• What to do:
(a) In the biography of wrestler Pelle Svensson, which clubs did he compete for?
(b) Pick up the biography of wrestler Pelle Svensson right after its final sentence and extend it.

• Page extract:

Per Oskar "Pelle" Svensson (6 February 1943 – 17 December 2020) was a Swedish Greco-Roman wrestler and lawyer. His achievements included a silver medal at the 1964 Summer Olympics in the light heavyweight class and two gold medals at the World Championships in 1970 and 1971.

Wrestling career 
Svensson, who started his career in wrestling in 1955, competed for the clubs Sundsvalls AIK and Heby BK. He won the Swedish Championships for the first time in 1962, competing in the 100 kg class. He won the Swedish Championships for thirteen consecutive years until his retirement in 1974. He competed at the World Championships for the first time in 1963, ending up fourth. At the 1964 Summer Olympics held in Tokyo, Japan, Svensson won a silver medal in the light heavyweight class. He also won two gold medals at the European Championships in 1969 and 1970 and two gold medals at the World Championships in 1970 and 1971, as well as three bronze medals at the European Championships in 1966, 1967, and 1968. As a wrestler he was nicknamed Pelle Swing in Sweden.

Svensson was chairman of the Swedish Wrestling Federation () from 1993 to 1998, and a member of the board of the International Federation of Associated Wrestling Styles (FILA) from 1990 to 2007. Svensson left his position as a member of the board of the FILA in protest of what he saw as a lack of willingness on the part of the FILA to fight corruption within the sport.

Legal career 
Following his career in wrestling, Svensson pursued a career as a lawyer and was noted for taking on several high-profile criminal cases. He first received attention when he filed a civil suit against a suspected murderer in the case of the disappearance of an eleven-year-old boy north of Sundsvall in 1980 (known in Sweden as Johanfallet, "the Johan Case"), together with the parents of the boy. The case ultimately ended in loss in the court of appeal, which ordered the parents to pay the court costs, and Svensson was criticized and accused of taking the case in order to receive media attention.

• Provided records:
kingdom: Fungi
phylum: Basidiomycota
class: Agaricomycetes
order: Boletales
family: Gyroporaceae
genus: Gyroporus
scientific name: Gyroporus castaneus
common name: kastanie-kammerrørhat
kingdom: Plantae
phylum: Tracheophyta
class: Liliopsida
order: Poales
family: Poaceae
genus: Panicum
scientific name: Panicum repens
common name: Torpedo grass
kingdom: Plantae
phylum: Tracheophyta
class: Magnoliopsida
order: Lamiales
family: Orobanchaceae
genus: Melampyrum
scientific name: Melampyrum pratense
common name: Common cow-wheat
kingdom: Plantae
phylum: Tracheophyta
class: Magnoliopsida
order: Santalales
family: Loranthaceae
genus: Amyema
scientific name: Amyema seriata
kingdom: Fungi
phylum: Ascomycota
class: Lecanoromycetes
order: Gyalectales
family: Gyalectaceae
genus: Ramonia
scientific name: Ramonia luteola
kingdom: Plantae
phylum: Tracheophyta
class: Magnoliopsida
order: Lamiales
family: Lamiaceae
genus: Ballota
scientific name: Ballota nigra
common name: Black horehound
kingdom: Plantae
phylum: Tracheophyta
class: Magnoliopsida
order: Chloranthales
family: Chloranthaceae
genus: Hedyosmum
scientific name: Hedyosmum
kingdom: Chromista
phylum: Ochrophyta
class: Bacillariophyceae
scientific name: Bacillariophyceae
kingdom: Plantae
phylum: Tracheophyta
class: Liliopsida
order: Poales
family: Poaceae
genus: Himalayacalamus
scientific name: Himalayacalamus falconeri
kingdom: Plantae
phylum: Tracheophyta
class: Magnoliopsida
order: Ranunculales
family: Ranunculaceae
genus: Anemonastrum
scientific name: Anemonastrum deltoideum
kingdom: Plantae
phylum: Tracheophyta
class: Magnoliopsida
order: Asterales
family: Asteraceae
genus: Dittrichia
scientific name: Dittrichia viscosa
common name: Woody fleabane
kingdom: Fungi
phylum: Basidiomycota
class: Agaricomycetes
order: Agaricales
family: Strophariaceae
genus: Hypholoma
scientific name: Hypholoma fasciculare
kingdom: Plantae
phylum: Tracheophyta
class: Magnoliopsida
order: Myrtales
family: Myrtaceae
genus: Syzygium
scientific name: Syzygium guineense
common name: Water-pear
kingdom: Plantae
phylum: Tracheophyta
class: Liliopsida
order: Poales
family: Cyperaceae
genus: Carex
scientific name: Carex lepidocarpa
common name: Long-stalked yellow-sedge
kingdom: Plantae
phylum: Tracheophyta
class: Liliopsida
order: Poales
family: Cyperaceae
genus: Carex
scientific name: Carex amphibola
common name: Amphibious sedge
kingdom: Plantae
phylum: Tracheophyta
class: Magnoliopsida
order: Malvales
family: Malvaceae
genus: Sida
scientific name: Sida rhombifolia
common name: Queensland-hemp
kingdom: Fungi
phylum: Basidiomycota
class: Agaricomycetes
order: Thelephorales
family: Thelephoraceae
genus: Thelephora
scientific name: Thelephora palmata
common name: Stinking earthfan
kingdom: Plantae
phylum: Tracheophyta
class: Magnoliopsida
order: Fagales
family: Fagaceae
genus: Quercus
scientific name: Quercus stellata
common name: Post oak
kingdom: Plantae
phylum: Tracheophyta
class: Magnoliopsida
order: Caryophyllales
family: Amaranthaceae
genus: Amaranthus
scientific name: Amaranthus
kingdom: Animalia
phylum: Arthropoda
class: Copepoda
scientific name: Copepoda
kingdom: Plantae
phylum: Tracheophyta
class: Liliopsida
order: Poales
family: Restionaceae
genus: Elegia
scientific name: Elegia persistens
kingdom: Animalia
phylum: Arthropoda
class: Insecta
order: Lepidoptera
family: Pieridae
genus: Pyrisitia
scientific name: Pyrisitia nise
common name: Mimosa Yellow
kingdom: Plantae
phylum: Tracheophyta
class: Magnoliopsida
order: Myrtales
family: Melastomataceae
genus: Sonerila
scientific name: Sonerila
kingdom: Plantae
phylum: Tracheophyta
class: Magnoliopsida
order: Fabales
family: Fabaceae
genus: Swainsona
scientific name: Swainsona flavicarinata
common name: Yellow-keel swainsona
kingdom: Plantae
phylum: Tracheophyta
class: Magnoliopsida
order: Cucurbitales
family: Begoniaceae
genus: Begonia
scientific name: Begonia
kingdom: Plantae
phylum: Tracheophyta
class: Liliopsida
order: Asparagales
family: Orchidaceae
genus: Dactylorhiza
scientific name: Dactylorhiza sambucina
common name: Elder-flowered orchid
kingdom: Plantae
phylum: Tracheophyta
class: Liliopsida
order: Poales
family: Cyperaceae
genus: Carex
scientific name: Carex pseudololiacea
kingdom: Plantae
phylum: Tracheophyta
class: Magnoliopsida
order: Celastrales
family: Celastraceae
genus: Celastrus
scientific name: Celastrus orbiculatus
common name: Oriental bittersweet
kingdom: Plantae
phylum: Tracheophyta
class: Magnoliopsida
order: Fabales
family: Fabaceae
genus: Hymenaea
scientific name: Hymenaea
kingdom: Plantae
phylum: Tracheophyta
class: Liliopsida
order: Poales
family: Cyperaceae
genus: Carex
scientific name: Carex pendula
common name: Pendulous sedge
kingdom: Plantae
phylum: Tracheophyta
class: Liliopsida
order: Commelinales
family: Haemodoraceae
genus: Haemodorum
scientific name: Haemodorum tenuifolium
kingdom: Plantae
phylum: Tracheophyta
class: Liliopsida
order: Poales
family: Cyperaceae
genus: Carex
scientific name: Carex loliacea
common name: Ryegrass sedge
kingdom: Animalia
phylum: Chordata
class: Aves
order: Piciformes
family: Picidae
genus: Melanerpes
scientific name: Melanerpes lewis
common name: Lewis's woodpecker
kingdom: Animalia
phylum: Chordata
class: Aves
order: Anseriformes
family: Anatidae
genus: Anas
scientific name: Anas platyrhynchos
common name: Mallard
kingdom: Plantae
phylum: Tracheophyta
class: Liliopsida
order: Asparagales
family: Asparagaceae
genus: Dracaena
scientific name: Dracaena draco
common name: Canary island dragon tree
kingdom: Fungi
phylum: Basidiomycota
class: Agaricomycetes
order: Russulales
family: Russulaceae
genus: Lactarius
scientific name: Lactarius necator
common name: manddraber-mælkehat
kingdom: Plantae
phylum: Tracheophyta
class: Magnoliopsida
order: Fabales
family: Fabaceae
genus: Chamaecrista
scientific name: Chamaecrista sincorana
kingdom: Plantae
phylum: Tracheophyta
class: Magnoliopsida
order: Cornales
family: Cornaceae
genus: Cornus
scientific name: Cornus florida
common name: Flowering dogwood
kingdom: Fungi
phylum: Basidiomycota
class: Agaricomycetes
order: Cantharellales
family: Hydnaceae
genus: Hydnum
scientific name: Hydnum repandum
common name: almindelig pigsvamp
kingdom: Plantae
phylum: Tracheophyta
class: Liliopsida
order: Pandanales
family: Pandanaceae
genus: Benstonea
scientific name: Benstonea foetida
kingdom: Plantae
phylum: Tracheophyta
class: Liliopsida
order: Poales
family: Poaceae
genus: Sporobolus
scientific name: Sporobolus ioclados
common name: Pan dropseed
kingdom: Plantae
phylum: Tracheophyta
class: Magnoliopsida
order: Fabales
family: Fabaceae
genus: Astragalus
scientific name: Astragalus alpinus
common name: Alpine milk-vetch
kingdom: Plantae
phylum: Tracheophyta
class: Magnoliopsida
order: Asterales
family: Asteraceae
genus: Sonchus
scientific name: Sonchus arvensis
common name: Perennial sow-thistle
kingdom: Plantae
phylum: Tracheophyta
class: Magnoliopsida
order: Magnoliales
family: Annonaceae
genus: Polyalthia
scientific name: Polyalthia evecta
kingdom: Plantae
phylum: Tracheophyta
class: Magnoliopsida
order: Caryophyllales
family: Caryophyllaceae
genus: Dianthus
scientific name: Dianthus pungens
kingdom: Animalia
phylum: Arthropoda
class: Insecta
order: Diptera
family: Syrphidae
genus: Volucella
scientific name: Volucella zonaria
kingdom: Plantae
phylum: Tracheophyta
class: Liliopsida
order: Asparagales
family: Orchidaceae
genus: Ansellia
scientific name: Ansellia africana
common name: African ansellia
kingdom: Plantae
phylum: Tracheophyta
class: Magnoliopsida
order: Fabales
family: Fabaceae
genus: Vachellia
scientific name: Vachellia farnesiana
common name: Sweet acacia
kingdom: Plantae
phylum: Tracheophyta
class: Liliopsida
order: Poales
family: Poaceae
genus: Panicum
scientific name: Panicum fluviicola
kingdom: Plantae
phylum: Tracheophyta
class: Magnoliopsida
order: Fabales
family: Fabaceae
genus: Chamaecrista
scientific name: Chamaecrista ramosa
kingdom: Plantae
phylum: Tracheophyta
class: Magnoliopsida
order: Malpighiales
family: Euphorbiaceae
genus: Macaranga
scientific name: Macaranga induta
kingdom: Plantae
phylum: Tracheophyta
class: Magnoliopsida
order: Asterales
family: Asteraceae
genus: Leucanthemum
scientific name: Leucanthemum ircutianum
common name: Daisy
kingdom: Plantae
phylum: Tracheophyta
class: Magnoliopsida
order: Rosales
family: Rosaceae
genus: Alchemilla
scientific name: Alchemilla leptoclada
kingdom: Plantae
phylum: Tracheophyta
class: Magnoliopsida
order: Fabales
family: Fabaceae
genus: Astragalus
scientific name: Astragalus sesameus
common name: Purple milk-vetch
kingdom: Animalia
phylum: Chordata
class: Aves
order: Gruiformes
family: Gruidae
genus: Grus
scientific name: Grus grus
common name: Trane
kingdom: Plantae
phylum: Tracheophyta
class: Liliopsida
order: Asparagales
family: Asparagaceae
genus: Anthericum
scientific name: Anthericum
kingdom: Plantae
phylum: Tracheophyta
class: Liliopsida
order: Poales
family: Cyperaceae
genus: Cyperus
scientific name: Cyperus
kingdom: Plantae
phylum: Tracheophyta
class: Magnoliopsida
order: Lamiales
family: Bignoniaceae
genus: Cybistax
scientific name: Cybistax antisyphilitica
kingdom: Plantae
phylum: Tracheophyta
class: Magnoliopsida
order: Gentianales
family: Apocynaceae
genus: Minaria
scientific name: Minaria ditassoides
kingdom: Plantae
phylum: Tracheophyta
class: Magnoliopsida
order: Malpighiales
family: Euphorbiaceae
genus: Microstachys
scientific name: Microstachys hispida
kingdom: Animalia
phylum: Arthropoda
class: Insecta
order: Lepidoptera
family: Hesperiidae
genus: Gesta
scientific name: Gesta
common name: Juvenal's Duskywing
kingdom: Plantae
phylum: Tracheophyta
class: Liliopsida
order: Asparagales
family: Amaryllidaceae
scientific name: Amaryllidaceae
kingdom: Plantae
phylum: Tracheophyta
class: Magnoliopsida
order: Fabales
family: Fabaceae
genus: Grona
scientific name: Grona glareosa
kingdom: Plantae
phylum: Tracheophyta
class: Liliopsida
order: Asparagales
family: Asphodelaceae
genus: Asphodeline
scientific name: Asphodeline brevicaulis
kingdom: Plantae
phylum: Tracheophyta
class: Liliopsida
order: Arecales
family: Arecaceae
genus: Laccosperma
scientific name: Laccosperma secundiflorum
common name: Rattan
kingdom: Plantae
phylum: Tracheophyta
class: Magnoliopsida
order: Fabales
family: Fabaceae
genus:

• Solved tasks:
(a) Sundsvalls AIK and Heby BK.

(b)
In 1988, Svensson served as the defense attorney for Juha Valjakkala, who was later convicted of the murder of three people in the village of Åmsele (known in Sweden as Åmselemorden, "the Åmsele Murders") earlier in the same year. In 2005 he wrote the book Utan nåd : grymhet utan gräns ("Without Mercy – Cruelty Beyond Limit") about the case.

Svensson also served as the defense attorney to Lars Tingström (known in Sweden by the nickname Bombmannen, "the Bomb-Man"), who was later convicted of three bomb attacks around Stockholm. In 1996, Svensson published parts of what he said was a testament authored by Tingström shortly before his death in 1993. In the purported testament, Tingström wrote that he had given Christer Pettersson the instructions to assassinate Swedish Prime Minister Olof Palme. The journalist Gunnar Wall wrote an article in Dagens Nyheter where he accused Svensson of manipulating the testament from Tingström. A forensic investigation later proved the testament to be real. Svensson's information led the prosecutors to file an application for a new trial against Pettersson for the assassination of Palme, but this was rejected by the Supreme Court.

Svensson ended his career as a lawyer after  occupational burnout, but continued to take cases after his retirement.

Personal life 

Svensson was married and had three children. He lived in the small village of Njurunda outside Sundsvall in Västernorrland County.

Svensson died on 17 December 2020 after suffering from cancer. He was 77.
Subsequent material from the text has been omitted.